Операция «Хрустальное зеркало» - страница 10
Помолчав немного, Рамуз добавил:
— Если вы интересуетесь тайной «хрустального зеркала», то, быть может, при следующей встрече я смогу больше рассказать об этом. Думаю, что я один распутал эту тайну…
Только во время десерта Альберт рискнул задать Рамузу свой главный вопрос:
— Вы говорили, что были знакомы с Перкуном. А Рокиту… вы тоже знали?
Учитель перестал есть. Его дочь побледнела.
— Мне казалось…
— …Что меня интересует только Джон Ди?
— Нет, я в этом ни минуты не сомневался… — Старик сгорбился, руки его бессильно упали на колени.
Альберт отодвинул тарелку. Закурили. Молчание становилось невыносимым.
— Просто меня интересует, что он представляет собой. На моих глазах его люди убили нескольких человек. Это ли не достаточный повод, чтобы заинтересоваться им? Я вам скажу сейчас прописную истину, но в ней много правды: как понять прошлое, если не можешь разобраться в настоящем? Как можно представить себе хотя бы того же Ольбрахта Ласского, великого авантюриста, даже преступника и одновременно горячего патриота, готового к любым жертвам на благо родины? Может быть, таков был и Перкун, о котором вы мне рассказывали? Со всеми его противоречиями. Когда читаешь монографию о Ласском, трудно поверить в существование такого сложного человеческого характера. А ведь такие же люди могут жить и в наше время, среди нас?
— Перкун, Рокита? — Рамуз пожал плечами. — Даже само сравнение кажется мне несерьезным. На суде Перкун подтвердил правильность предъявленных ему обвинений, но не признал своей вины. «Нельзя обвинять человека за то, что он любит свою родину», — сказал тогда Перкун. Он был сельским учителем. Так же как и Рокита. И… Яруга, новый начальник уездного УБ. Я их очень хорошо знаю. До войны мы вместе занимались внешкольным воспитанием детей. По правде говоря, они все трое должны сидеть в классах и учить. У нас говорят, что подпольем руководят сынки помещиков и капиталистов. Неправда! Те забавляются в ночных ресторанах, пропивая то, что уцелело у них после конфискации имущества. Каштаны из огня таскают для них вот такие сельские учителя.
Перкун преподавал польский, — продолжал Рамуз после паузы. — Его приказы и обращения к населению написаны хорошим литературным языком. Рокита — математик. Холодный, точный ум. Изощренный убийца, властолюбивый, с садистскими наклонностями.
— А Яруга?
— Преподаватель географии в нашей гимназии. Но не слишком ли вы любопытны?

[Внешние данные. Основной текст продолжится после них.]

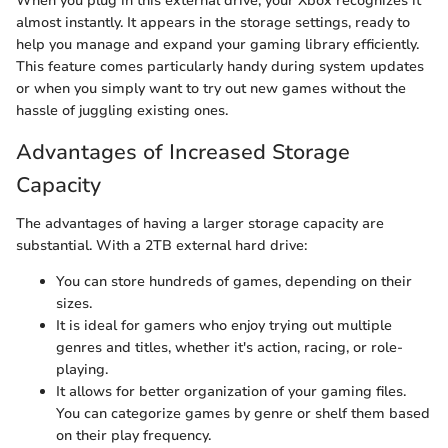
When you plug in this external drive, your Xbox recognizes it
almost instantly. It appears in the storage settings, ready to
help you manage and expand your gaming library efficiently.
This feature comes particularly handy during system updates
or when you simply want to try out new games without the
hassle of juggling existing ones.
Advantages of Increased Storage
Capacity
The advantages of having a larger storage capacity are
substantial. With a 2TB external hard drive:
You can store hundreds of games, depending on their
sizes.
It is ideal for gamers who enjoy trying out multiple
genres and titles, whether it's action, racing, or role-
playing.
It allows for better organization of your gaming files.
You can categorize games by genre or shelf them based
on their play frequency.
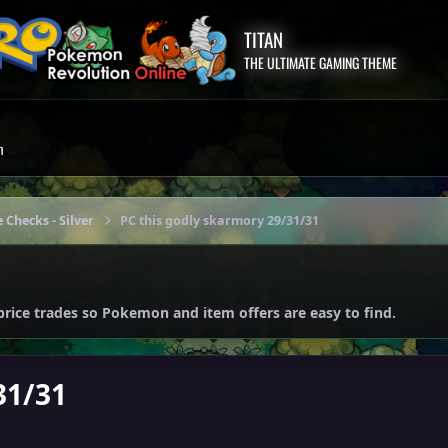
TITAN
THE ULTIMATE GAMING THEME
m
 Checks - Silver
PC this godly skarmory 29/31/31
price trades so Pokemon and item offers are easy to find.
31/31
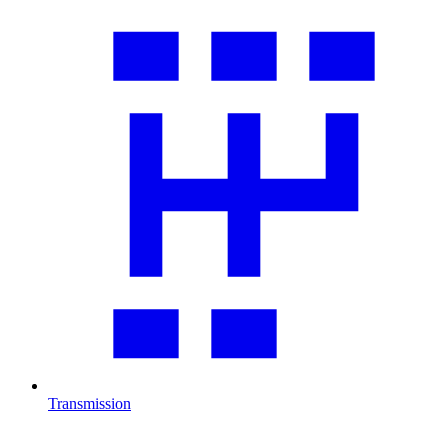
Transmission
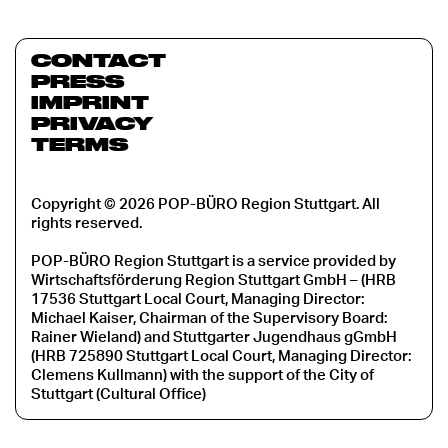
CONTACT
PRESS
IMPRINT
PRIVACY
TERMS
Copyright © 2026 POP-BÜRO Region Stuttgart. All
rights reserved.
POP-BÜRO Region Stuttgart is a service provided by
Wirtschaftsförderung Region Stuttgart GmbH – (HRB
17536 Stuttgart Local Court, Managing Director:
Michael Kaiser, Chairman of the Supervisory Board:
Rainer Wieland) and Stuttgarter Jugendhaus gGmbH
(HRB 725890 Stuttgart Local Court, Managing Director:
Clemens Kullmann) with the support of the City of
Stuttgart (Cultural Office)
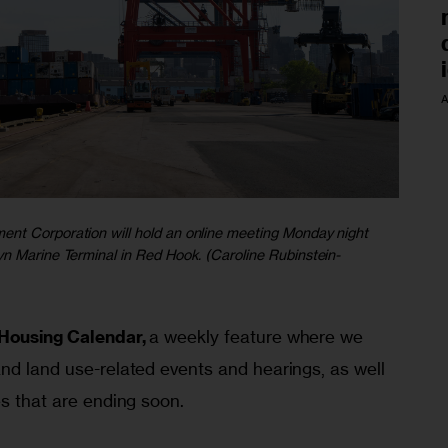
A
nt Corporation will hold an online meeting Monday night
yn Marine Terminal in Red Hook. (Caroline Rubinstein-
Housing Calendar,
 a weekly feature where we 
nd land use-related events and hearings, as well 
es that are ending soon.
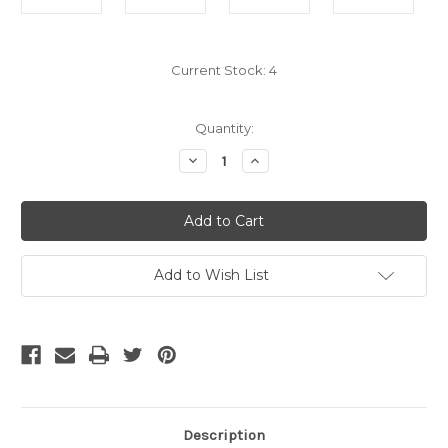
Current Stock:
4
Quantity:
Decrease
Increase
Quantity
Quantity
of
of
HDMI
HDMI
Male
Male
to
to
Mini
Mini
HDMI
HDMI
Female
Female
Add to Wish List
Adapter
Adapter
Description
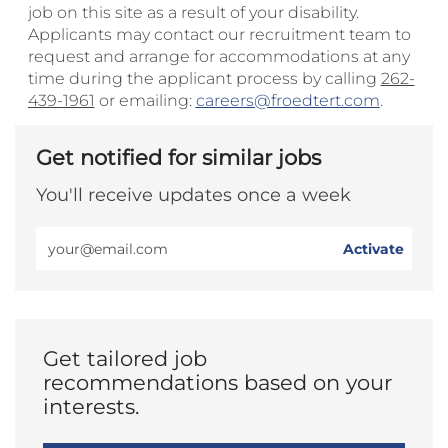
job on this site as a result of your disability.
Applicants may contact our recruitment team to
request and arrange for accommodations at any
time during the applicant process by calling
262-
439-1961
or emailing:
careers@froedtert.com
.
Get notified for similar jobs
You'll receive updates once a week
Enter
Activate
Email
address
(Required)
Get tailored job
recommendations based on your
interests.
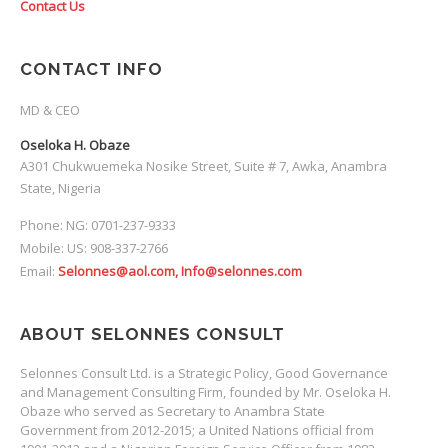
Contact Us
CONTACT INFO
MD & CEO
Oseloka H. Obaze
A301 Chukwuemeka Nosike Street, Suite # 7, Awka, Anambra
State, Nigeria
Phone: NG: 0701-237-9333
Mobile: US: 908-337-2766
Email:
Selonnes@aol.com, Info@selonnes.com
ABOUT SELONNES CONSULT
Selonnes Consult Ltd. is a Strategic Policy, Good Governance
and Management Consulting Firm, founded by Mr. Oseloka H.
Obaze who served as Secretary to Anambra State
Government from 2012-2015; a United Nations official from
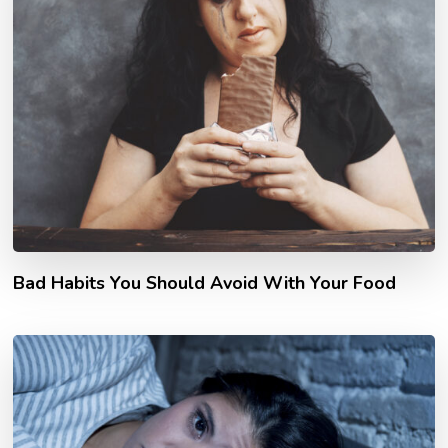
Bad Habits You Should Avoid With Your Food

Альберт погасил сигарету в пепельнице. Встал из-за стола.
— Я приехал, чтобы узнать о Ди и Келли. Если вы можете показать мне свои записи, я буду вам очень признателен.
— Я должен сначала разобрать бумаги… — заколебался Рамуз.
— Это займет много времени?
— Дня три по крайней мере.
— Отлично. Я зайду к вам через четыре дня. Вернувшись к себе, Альберт принял ванну, уложил вещи в чемоданы. Один из них, большой, задвинул под кровать. Другой решил взять с собой. Уже в пальто и шляпе он спустился вниз и заглянул на кухню, где суетилась хозяйка.
— Мне необходимо на несколько дней выехать из Р., — заявил он. — Комнату я оставляю за собой и хочу заплатить за две недели.
В кухне находилась прислуга. Осторожным кивком головы он дал понять Рачинской, что хочет поговорить с ней наедине. Они прошли в гостиную.
Альберт как-то неуверенно улыбался, лицо его выражало смущение и неловкость.
— Я в этом городе никого не знаю, — начал он просительным тоном. — К сожалению, так получилось… у меня имеются только доллары. Я боюсь менять их на злотые. Знаете, в чужом городе… Не согласитесь ли вы взять плату в иностранной валюте?
— Да, да. Пожалуйста…
Она сообщила ему курс бумажных долларов. Альберт вынул бумажник из заднего кармана брюк. Когда он отсчитывал деньги, Рачинская осторожно заглянула через плечо. Ей казалось, что бумажник того и гляди лопнет от наполнявших его толстых пачек денег.
«Прежде чем сообщить обо мне в УБ, она постарается освободить мой бумажник от долларов. Так что у меня есть еще немного времени», — думал Альберт, целуя надушенную руку хозяйки.
— Возвращайтесь как можно скорее, — шепнула она, прощаясь.
…Шел дождь. Альберт укрылся под балконом двухэтажного дома на рыночной площади, освещавшейся одиноким грязным фонарем.